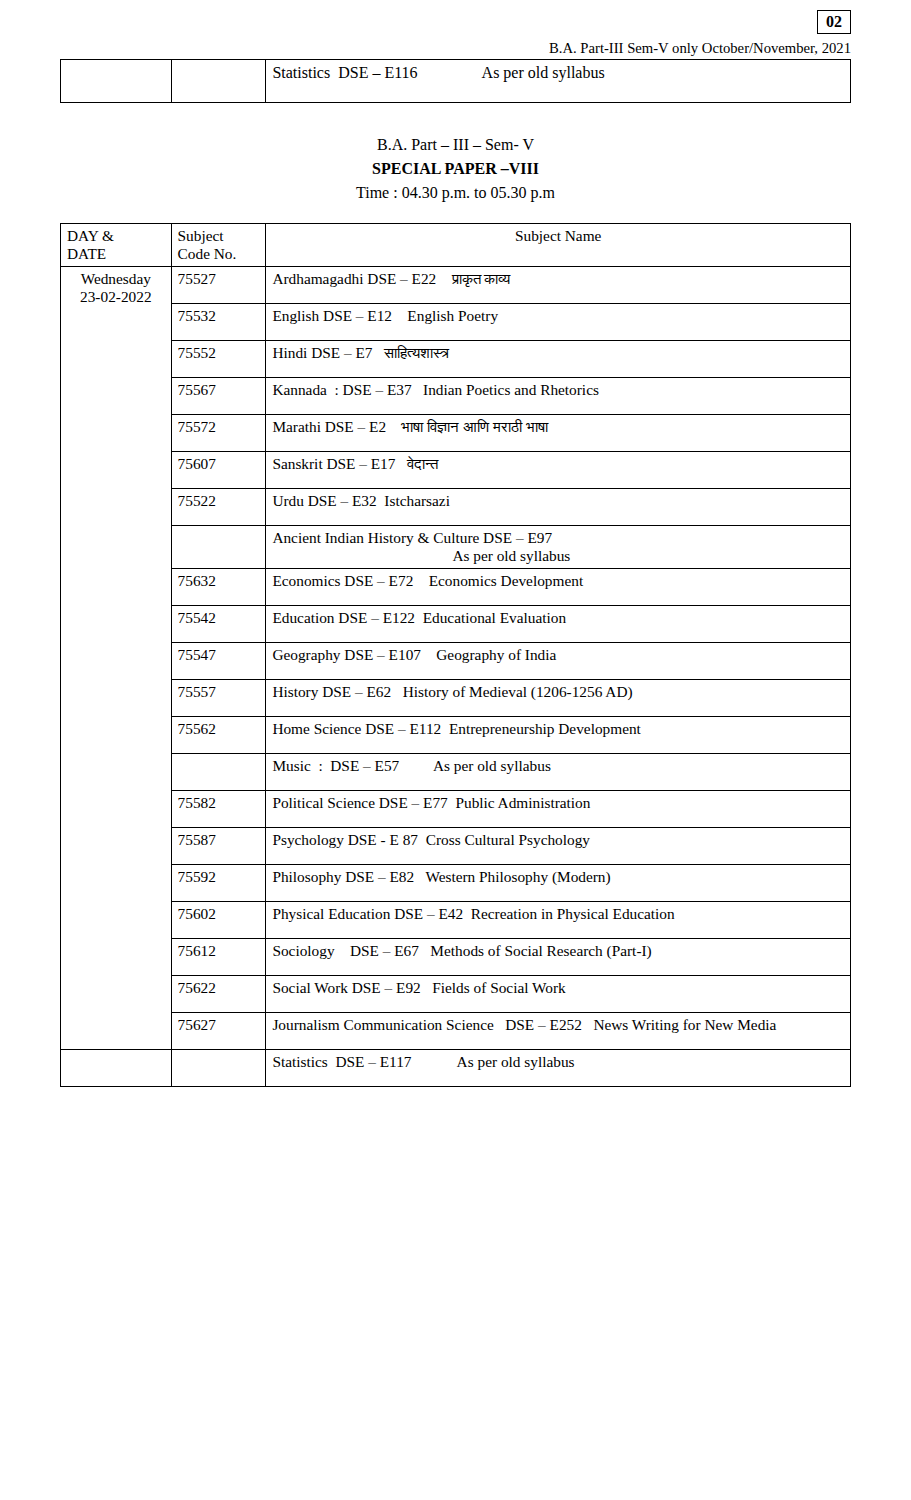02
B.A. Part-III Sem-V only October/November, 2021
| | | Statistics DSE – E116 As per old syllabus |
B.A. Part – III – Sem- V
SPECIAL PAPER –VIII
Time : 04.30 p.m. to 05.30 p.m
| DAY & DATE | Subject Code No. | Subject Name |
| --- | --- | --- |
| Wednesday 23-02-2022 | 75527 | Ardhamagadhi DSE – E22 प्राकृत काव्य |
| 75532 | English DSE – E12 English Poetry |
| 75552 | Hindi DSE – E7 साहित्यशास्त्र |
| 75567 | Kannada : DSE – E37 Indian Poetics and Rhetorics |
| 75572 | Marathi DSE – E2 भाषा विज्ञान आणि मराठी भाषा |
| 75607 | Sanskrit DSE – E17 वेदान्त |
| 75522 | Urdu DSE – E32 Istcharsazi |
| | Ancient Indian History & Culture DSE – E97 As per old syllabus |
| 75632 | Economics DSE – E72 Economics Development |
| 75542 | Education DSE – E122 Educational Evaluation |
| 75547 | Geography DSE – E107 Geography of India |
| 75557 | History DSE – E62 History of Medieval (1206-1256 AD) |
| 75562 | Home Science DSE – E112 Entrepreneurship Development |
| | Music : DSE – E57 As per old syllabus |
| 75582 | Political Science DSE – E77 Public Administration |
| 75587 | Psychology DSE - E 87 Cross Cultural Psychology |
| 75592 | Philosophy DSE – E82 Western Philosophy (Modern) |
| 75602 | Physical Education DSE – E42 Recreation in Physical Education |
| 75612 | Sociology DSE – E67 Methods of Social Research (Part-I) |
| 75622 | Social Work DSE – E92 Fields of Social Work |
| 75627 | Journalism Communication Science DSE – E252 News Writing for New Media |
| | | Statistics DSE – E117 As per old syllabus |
_ _ _ _ _ _ _
EXERCISE INSTRUCTIONS:
Among the lines above, which ones hold the string "Statistics"? Show them.

SOLUTION:
| | | Statistics DSE – E116 As per old syllabus |
| | | Statistics DSE – E117 As per old syllabus |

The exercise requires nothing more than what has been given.